A2.16: Naar een concert gaan - herhalingsoefeningen

Deze oefeningen kunnen samen met de docent worden gedaan om de les te beginnen.

Terug naar les

Deze oefeningen herhalen de laatste 5 lessen en kunnen aan het begin van de les of als huiswerk worden gedaan ter voorbereiding van de les.

Oefening 1: Grammatica-herhalingsoefening (laatste 5 lessen)

Instructie: Vul het juiste woord in.

Toon vertaling Toon antwoorden

trabajaba, atendían, hicieron, explicaba, escribían, votabas

1. Hacer (ellos):
Hace una semana, ... una reunión sobre las elecciones.
(Een week geleden hielden ze een vergadering over de verkiezingen.)
2. Trabajar:
El gobierno ... todos los días para el país.
(De regering werkte elke dag voor het land.)
3. Votar:
Tú ... cada año en las elecciones.
(Jij stemde elk jaar bij de verkiezingen.)
4. Explicar, Escribir:
Mientras el profesor ..., los alumnos ... notas.
(Terwijl de leraar uitlegde, schreven de leerlingen aantekeningen.)
5. Atender:
Los médicos ... a muchos pacientes cada día.
(De dokters verzorgden elke dag veel patiënten.)
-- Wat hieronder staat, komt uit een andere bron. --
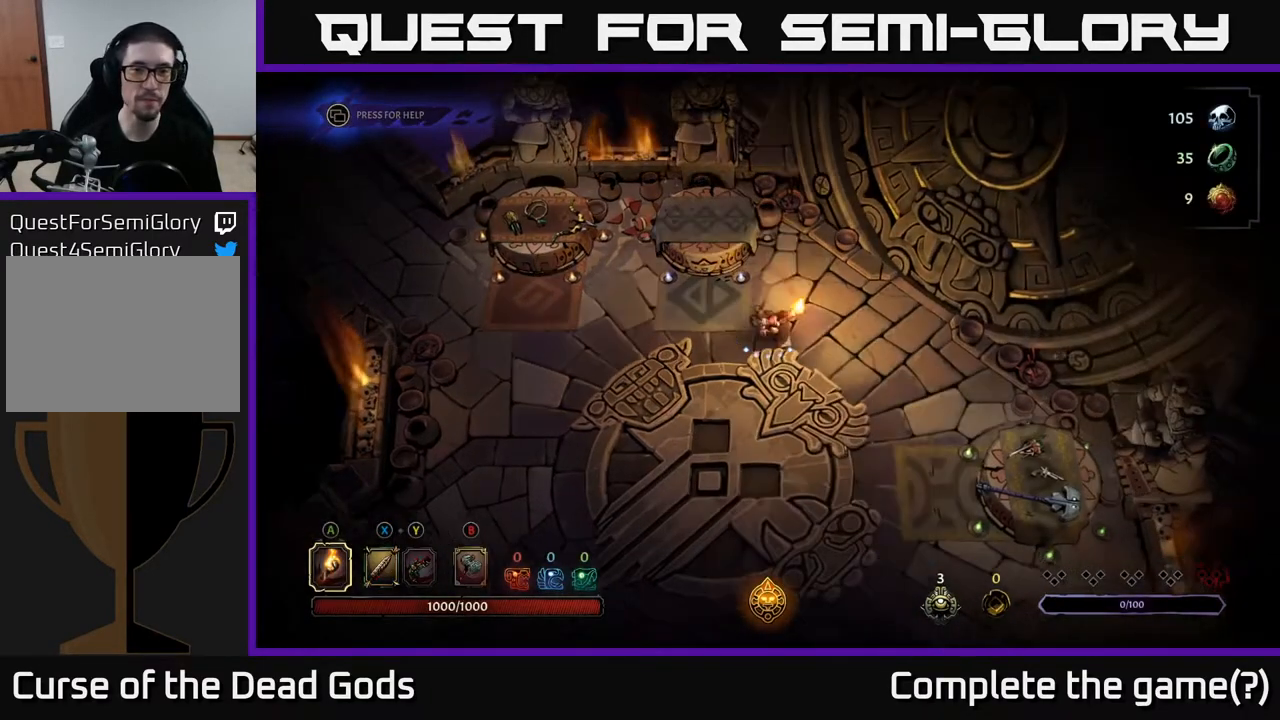
{"buttons": [], "left_stick": "center", "right_stick": "center", "events": [[233, "left_stick", "right"], [467, "left_stick", "center"]]}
Oefening 2: Vertaal en gebruik in een zin

Instructie: Kies een woord, vertaal het en gebruik het woord in een zin of dialoog.

1

Hacer errores


Fouten maken

2

Llamar a la policia


De politie bellen

3

Desarrollar


Ontwikkelen

4

Hacer un pago electrónico


Een elektronische betaling doen

5

El (primer) ministro


De (eerste) minister

Oefening 3: Werkwoordsvervoeging

Instructie: Kies het juiste werkwoord en de juiste tijd.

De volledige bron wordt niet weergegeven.